20 Mayıs günü, Sözcü gazetesinin 20 sayfası
da bembeyaz çıktı. Günlük yazı köşelerinin çerçeveleri çizilmiş,
yazarlarının isimleri ve resimleri konulmuş, ama onların da içleri
boş bırakılmıştı.
Türkiye geçmişte daha önce de benzer olayları
yaşamış, DP iktidarının 27 Mayıs’a doludizgin gittiği günlerde de
gazeteler sansür edilen haberlerin bulunduğu yerler beyaz
bırakılarak çıkmıştı.
O beyaz boşluklu gazeteler, Türk basınının kara
günlerinin göstergeleri olarak arşivlerde durmaktadır.

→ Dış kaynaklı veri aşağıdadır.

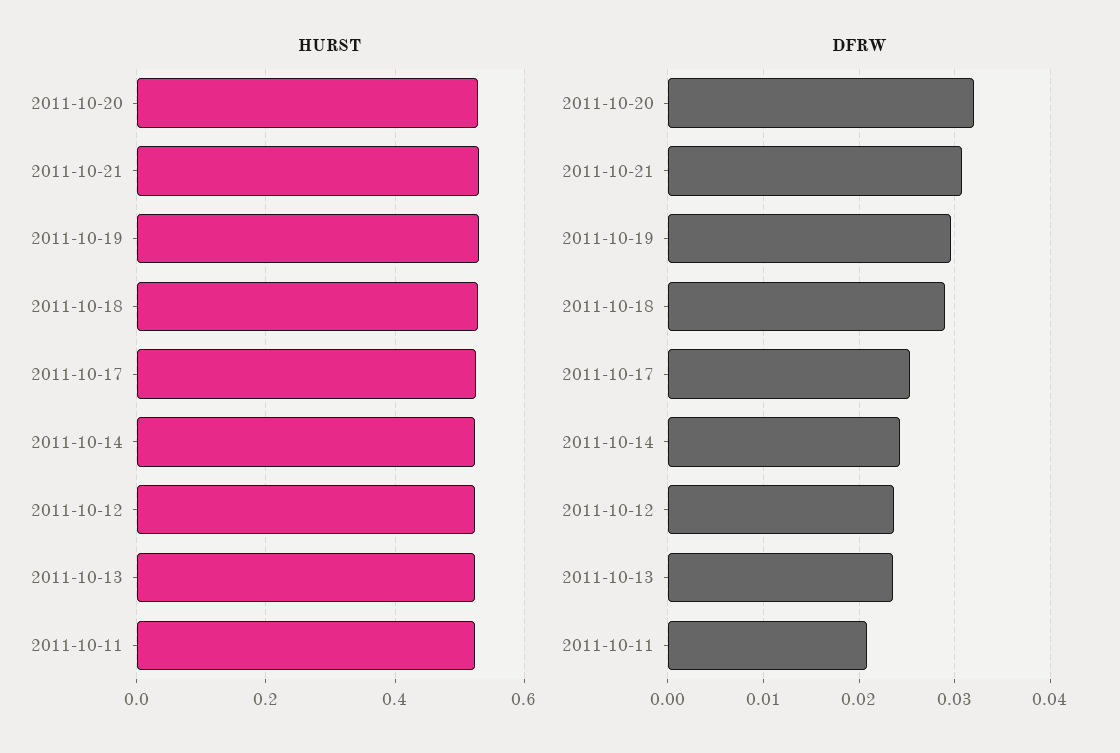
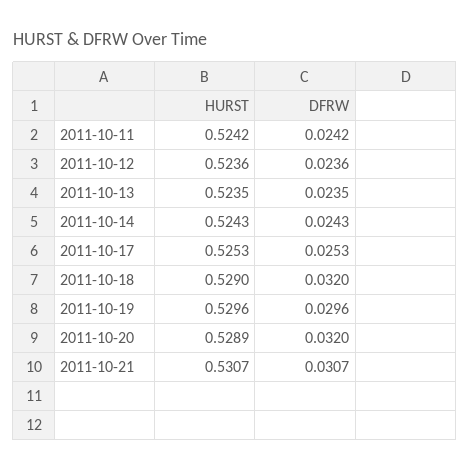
DFRW, 2011-10-18: 0.029 -> 0.032
DFRW, 2011-10-11: 0.021 -> 0.0242

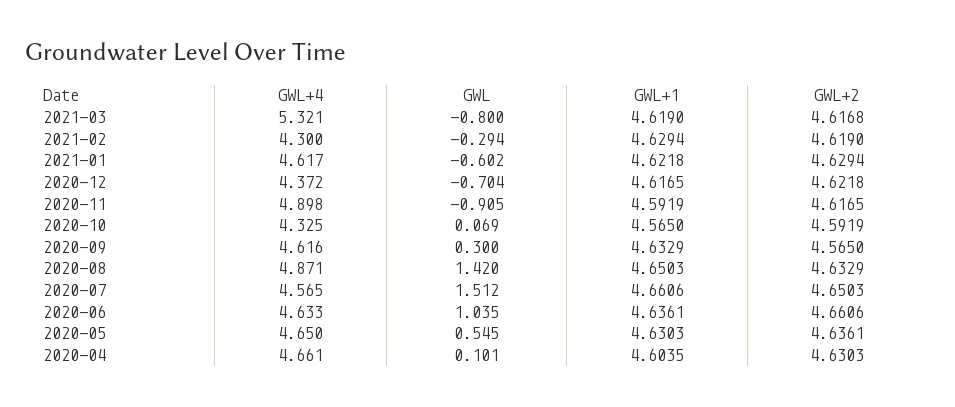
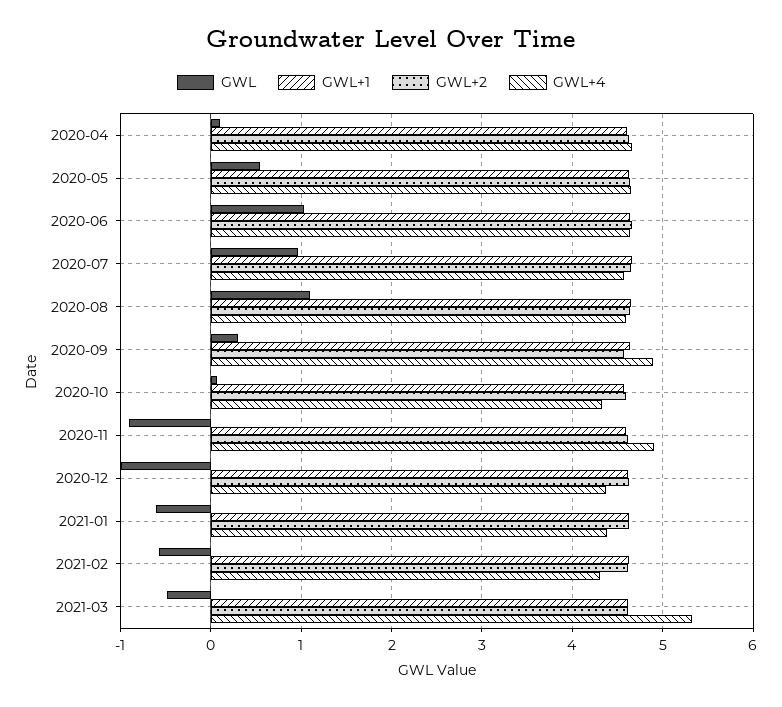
GWL, 2021-03: -0.8 -> -0.5
GWL, 2021-02: -0.294 -> -0.6
GWL+4, 2021-01: 4.617 -> 4.4
GWL, 2020-12: -0.704 -> -1
GWL+4, 2020-09: 4.616 -> 4.9
GWL+4, 2020-08: 4.871 -> 4.6
GWL, 2020-08: 1.42 -> 1.1
GWL, 2020-07: 1.512 -> 1

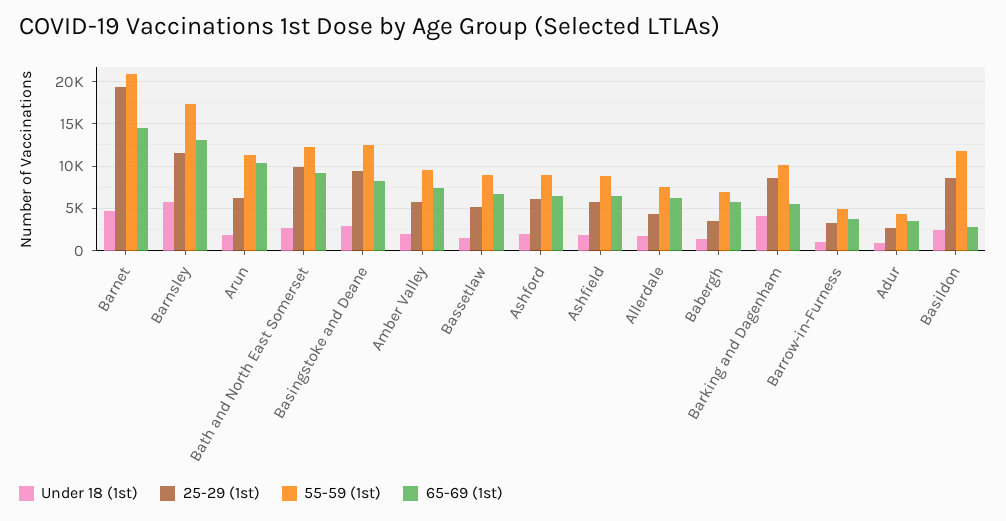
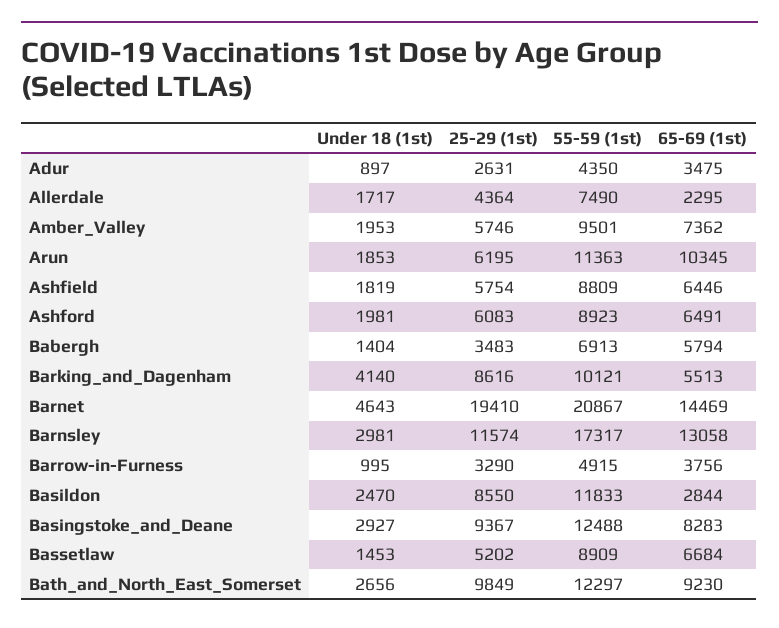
Under 18 (1st), Barnsley: 6000 -> 2981
65-69 (1st), Allerdale: 6000 -> 2295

Bu kez bir gazete beyaz boşluklarla değil,
tepeden tırnağa bembeyaz çıkmaktaydı.
Gazetenin 20 Mayıs sayısının bembeyaz çıkması,
19 Mayıs’ta Sözcü’ye yönelik girişimler yüzünden, Türk basın
tarihinin kapkara günlerinden birini yaşamış olması
yüzündendi.
19 Mayıs günü gazete sahibi Burak
Akbay, internet sorumlu müdürü Mediha
Olgun, mali işler sorumlu müdürü Yonca
Kaleli ve muhabir Gökmen Ulu hakkında
“Hükümeti ortadan kaldırmaya teşebbüse iştirak
ve FETÖ’ye üye olmamakla birlikte, örgüt adına suç
işlemek” iddiasıyla gözaltı kararı alınmıştır.

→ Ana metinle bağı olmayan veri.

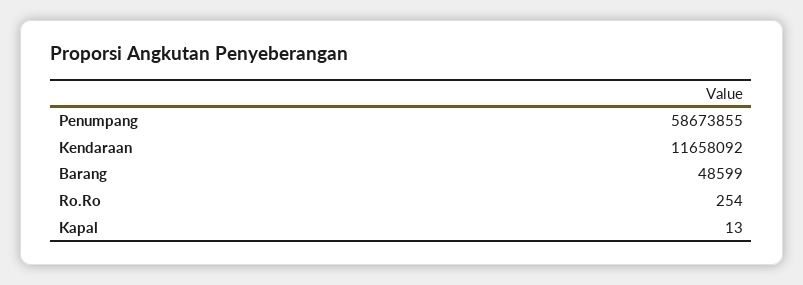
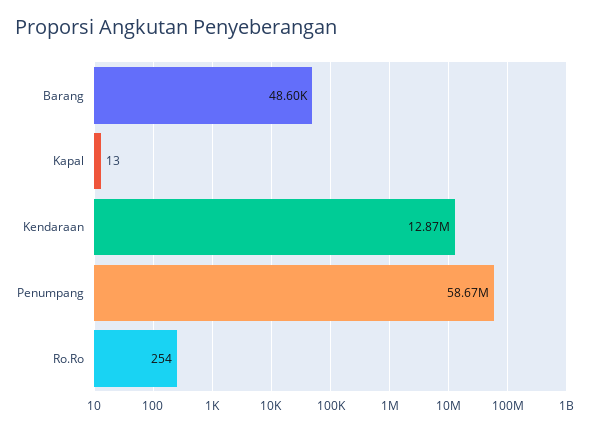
Kendaraan: 11658092 -> 12870000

Ne yazık ki, 13 mensubu, benzer abes iddialarla
aylardır Silivri’de tutuklu bulunan Cumhuriyet’in okurlarının da
çok yakından bildikleri gibi, bu ilk olay değildir.
***
Birçok olay birbirine eklenmekte ve şu anda hapishanelerindeki gazeteci sayısı açısından dünya birincisi olan Türkiye basın tarihinin en karanlık dönemini yaşamaktadır.